Sorry to resurect this old thread. I'm going to take a stab at this. I haven't totally figured out my approach. I have two ideas:

  • Mess with the thermistor port. I'm thinking of a "man in the middle" attack and reading the voltage from the port and then sending a voltage so I can apply an offset to make the controller think the actual temperature is higher or lower by x degrees. 
  • Mess with the port labeled "Control Head Int". The messages look like RS422. Can anyone confirm?

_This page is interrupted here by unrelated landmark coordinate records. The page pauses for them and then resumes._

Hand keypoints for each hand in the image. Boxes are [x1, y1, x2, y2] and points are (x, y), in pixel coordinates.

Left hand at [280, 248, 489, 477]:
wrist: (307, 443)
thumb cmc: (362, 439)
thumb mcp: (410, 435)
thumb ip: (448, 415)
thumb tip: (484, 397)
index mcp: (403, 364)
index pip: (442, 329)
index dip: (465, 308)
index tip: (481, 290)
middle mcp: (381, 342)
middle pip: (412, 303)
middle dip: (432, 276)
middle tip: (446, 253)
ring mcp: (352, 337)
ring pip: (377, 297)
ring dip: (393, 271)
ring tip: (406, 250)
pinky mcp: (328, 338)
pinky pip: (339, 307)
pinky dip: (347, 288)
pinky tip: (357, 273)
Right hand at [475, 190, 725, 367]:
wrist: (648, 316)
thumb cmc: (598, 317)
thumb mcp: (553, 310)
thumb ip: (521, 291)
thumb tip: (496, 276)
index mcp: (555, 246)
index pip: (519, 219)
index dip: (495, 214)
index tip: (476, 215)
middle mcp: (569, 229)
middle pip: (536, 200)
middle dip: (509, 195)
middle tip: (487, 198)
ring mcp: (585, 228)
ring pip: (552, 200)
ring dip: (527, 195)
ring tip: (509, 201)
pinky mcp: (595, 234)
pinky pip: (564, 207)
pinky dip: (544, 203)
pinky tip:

I didn't see an I2C port. 

Model on my control board is listed as USBRevC5a it came with my 2018 hot tub.

Some questions:

I have one general question—where is everyone pulling off power? I can see the main supply is 12V and I can see 5V and 12V is available on a port labeled peripheral. If anyone knew the current limits for the ports I'd appreciate it so I don't accidentally burn up my control board.

I thought I would assist in resurrecting this post with the following:

I just read an old post where you were looking for the same information (Below) I am seeking today. Did you ever discover anything? We have a 2012.4 HotSprings Jetsetter with the Orca IQ2020 system with a topside LCD (Had no luck locating a replacement) that has failed and have buttons only now, which is still usable but I am looking to change the programing to allow the heat to stay on with the jet pumps. It was setup that way before we switched it to 230V. I would also like to have wireless control without having to build and program my own controller. Watkins swapped over to another Controller and the Topside is no longer compatible with the previous controller.

I’m not really apposed to buying and programing a Wireless PLC 4 way switch, which would make it very versatile. My thinking is if I am going to build something, I want to go all out. I would like to add the SPA via an Arduino/Raspberry Pi, Wireless Receiver, Relays, and Contactors for high current like Pumps and Heat to our Home automation system. Then program it to calculate the most efficient temperature to maintain knowing variables like the local weather forecast for temperatures and unfavorable conditions. It would have access to my calendar and my current location as well as when I planned to use it by placing it on my calendar or voice command to Siri. Then it would heat the tub before I planned to use it. I know it sounds a bit over the top, but it would be pretty cool having the porch lights, music and tub ready when I arrive home.

Right now I would like to find if I can access the programing via Serial or SSH since I have no LCD to change the factory settings, which need the display as published.

Anything you or any one else has discovered and would share would be greatly appreciated.